# Two parts to this question...



## clu__82 (Jun 27, 2006)

1) for those of you who have shot or have experience with both ...which one ....Diamond Black Ice or Diamond Ice Man ....I currently have a Diamond Rock and Love it ...but am wanting to add another bow to my repretoire ...(oh and I might add I have a $2500 budget if I want it)

2) What bow....and what accessories would you put on it ....with a $2500 budget...realistically ....probably going to spend about $1500 on a bow set-up ...


----------



## deerslayer80 (Mar 27, 2007)

You are a lucky man. If I had that budget for my next bow purchase, I would get the Mathews DXT. It's light weight fast and super quiet.

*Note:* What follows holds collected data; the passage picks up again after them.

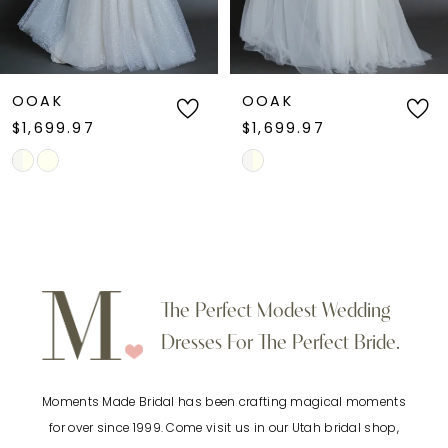
5
6
OOAK
OOAK
$1,699.97
$1,699.97
7
Skip
Skip
Color
Color
8
List
List
9
#3e538918b0
#0382f1cc40
to
to
10
The Perfect Modest Wedding
end
end
Dresses For The Perfect Bride.
11
Moments Made Bridal has been crafting magical moments
12
for over since 1999. Come visit us in our Utah bridal shop,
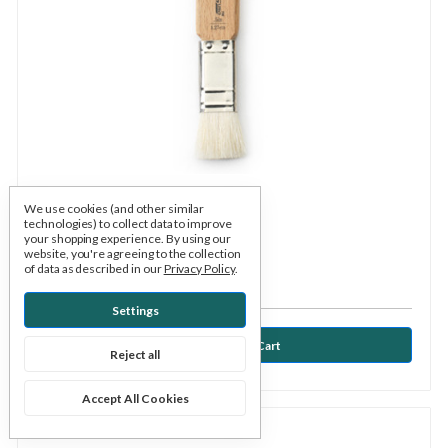
We use cookies (and other similar
technologies) to collect data to improve
Xiem
SKU: XGB05
your shopping experience.
By using our
website, you're agreeing to the collection
Brush - Glaze Brush 1/2"
of data as described in our
Privacy Policy
.
$4.95
Settings
Reject all
Accept All Cookies
Compare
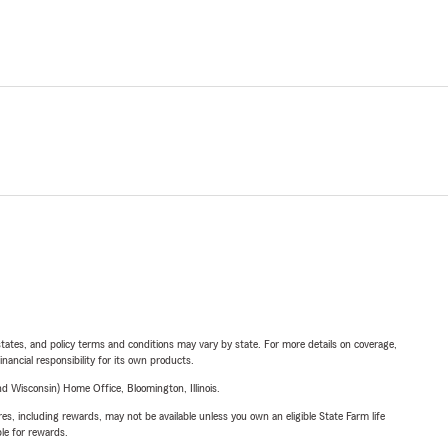
l states, and policy terms and conditions may vary by state. For more details on coverage,
inancial responsibility for its own products.
 Wisconsin) Home Office, Bloomington, Illinois.
s, including rewards, may not be available unless you own an eligible State Farm life
ble for rewards.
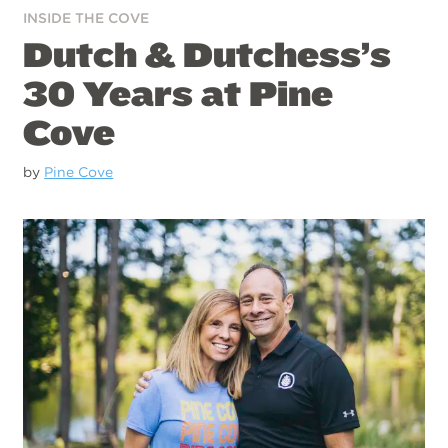
INSIDE THE COVE
Dutch & Dutchess’s
30 Years at Pine
Cove
by
Pine Cove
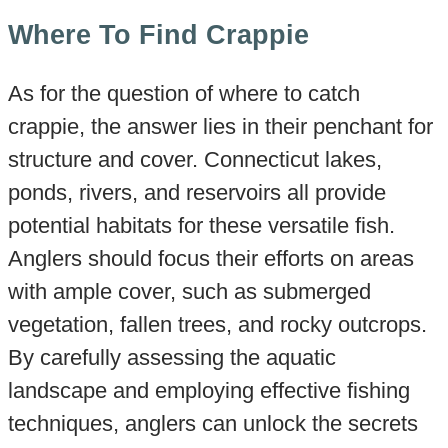
Where To Find Crappie
As for the question of where to catch
crappie, the answer lies in their penchant for
structure and cover. Connecticut lakes,
ponds, rivers, and reservoirs all provide
potential habitats for these versatile fish.
Anglers should focus their efforts on areas
with ample cover, such as submerged
vegetation, fallen trees, and rocky outcrops.
By carefully assessing the aquatic
landscape and employing effective fishing
techniques, anglers can unlock the secrets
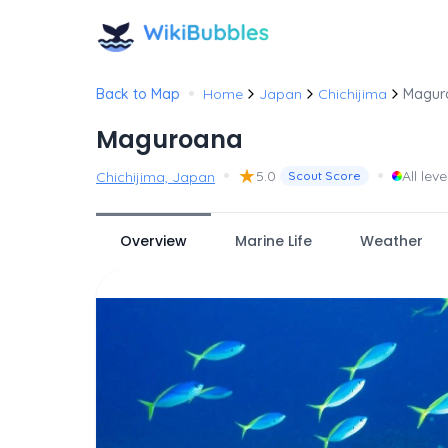
•
Back to Map
Home
Japan
Chichijima
Magur
Maguroana
•
★
•
5.0
All leve
Chichijima, Japan
Scout Score
Overview
Marine Life
Weather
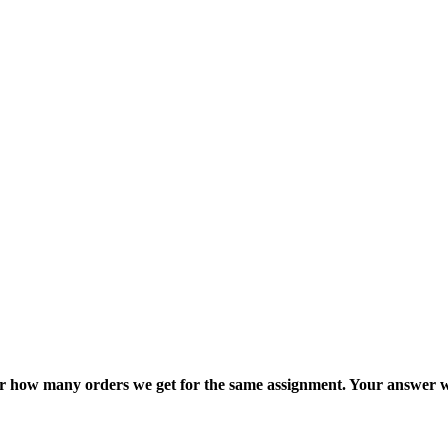
ter how many orders we get for the same assignment. Your answer w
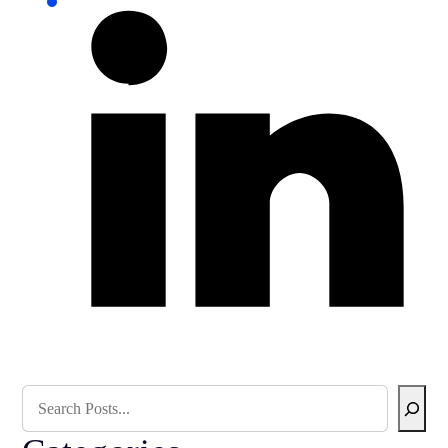
Search Blog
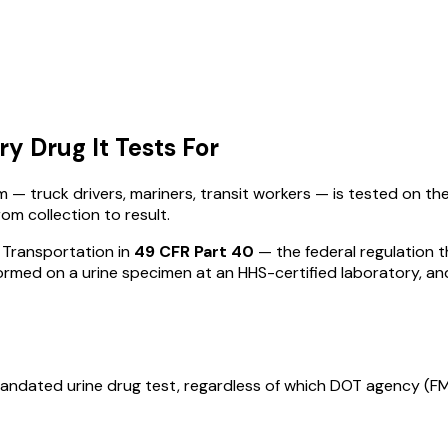
y Drug It Tests For
— truck drivers, mariners, transit workers — is tested on th
om collection to result.
 Transportation in
49 CFR Part 40
— the federal regulation t
ormed on a urine specimen at an HHS-certified laboratory, an
-mandated urine drug test, regardless of which DOT agency (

Sights: Apex Gear Inferno or Nitrus
Arrow Rest: QAD Ultra-Rest HD Pro Series "drop away"
Peep: G5 Meta 1/4"
Stabilizer: Fuse
Arrows: Carbon Express Aramid KV
Nocking Point: Ultra-Nok II
Quiver: Mathews T-5
Bow Sling: Primos
Broadheads: Rage 3 blades or Montec G5

Don't forget to buy a good rangefinder as well.

That's what I'd get...


----------



## barebackjack (Sep 5, 2006)

Anything that starts with Math.........except the Reezon.

Whisker biscuit rest.
Tru-glo sight with a tritium pin. (I dont like $100 sights)


----------